(Material supplied)

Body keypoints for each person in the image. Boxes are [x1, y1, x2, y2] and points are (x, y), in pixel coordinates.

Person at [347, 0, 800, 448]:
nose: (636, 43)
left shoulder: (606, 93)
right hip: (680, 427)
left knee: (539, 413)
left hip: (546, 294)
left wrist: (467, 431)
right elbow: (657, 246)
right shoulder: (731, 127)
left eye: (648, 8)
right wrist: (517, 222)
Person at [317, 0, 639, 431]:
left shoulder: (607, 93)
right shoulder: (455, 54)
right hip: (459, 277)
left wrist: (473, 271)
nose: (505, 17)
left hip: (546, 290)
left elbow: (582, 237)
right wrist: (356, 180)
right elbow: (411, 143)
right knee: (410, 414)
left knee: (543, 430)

(End Material supplied)
(Material supplied)

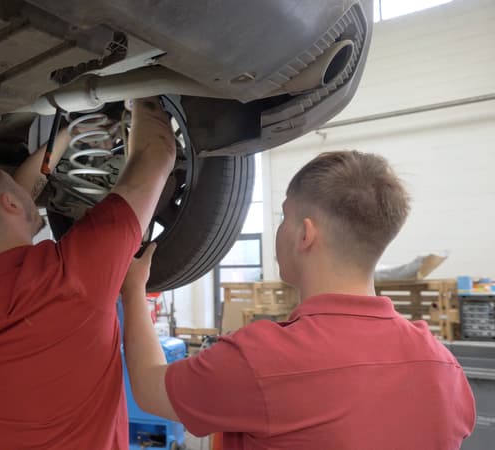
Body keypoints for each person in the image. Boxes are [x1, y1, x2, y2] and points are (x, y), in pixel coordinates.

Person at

(End Material supplied)

Activity: Go through the data, and copy each line in which the word "wrist" appears.

Your response:
left wrist: (467, 431)
right wrist: (517, 222)
left wrist: (473, 271)
right wrist: (356, 180)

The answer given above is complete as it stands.